> _Task instructions_:
Quote, without any change, the lines from the one containing "here at Savoo. Once the team discovers a new" through the end of the records.

> _Supplied data_:
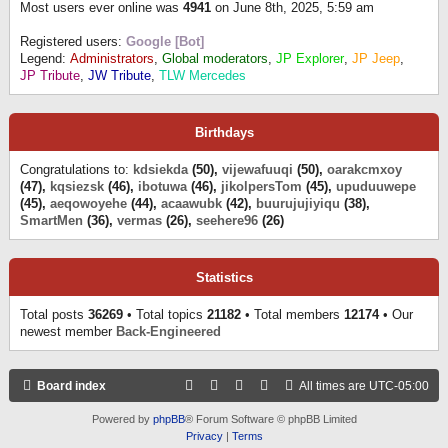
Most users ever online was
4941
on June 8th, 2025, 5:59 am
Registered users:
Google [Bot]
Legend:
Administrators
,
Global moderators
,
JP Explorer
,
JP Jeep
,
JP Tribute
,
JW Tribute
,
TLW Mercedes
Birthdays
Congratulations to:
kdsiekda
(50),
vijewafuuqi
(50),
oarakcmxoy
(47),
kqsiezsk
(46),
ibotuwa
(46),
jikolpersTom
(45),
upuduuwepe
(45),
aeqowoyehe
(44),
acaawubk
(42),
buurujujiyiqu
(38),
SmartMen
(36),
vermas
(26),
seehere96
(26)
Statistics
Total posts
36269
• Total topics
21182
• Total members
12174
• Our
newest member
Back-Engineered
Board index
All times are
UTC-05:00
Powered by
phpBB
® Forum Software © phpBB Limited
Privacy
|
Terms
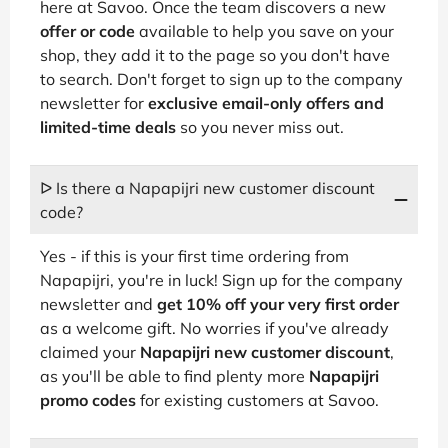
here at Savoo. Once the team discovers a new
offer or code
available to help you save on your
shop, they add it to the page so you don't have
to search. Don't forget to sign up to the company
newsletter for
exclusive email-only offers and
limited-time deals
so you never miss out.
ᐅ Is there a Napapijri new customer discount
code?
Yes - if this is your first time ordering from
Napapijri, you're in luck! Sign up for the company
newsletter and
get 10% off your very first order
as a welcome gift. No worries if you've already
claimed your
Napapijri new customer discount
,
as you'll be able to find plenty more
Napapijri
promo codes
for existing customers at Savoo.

> _Answer to the problem_:
here at Savoo. Once the team discovers a new
offer or code
available to help you save on your
shop, they add it to the page so you don't have
to search. Don't forget to sign up to the company
newsletter for
exclusive email-only offers and
limited-time deals
so you never miss out.
ᐅ Is there a Napapijri new customer discount
code?
Yes - if this is your first time ordering from
Napapijri, you're in luck! Sign up for the company
newsletter and
get 10% off your very first order
as a welcome gift. No worries if you've already
claimed your
Napapijri new customer discount
,
as you'll be able to find plenty more
Napapijri
promo codes
for existing customers at Savoo.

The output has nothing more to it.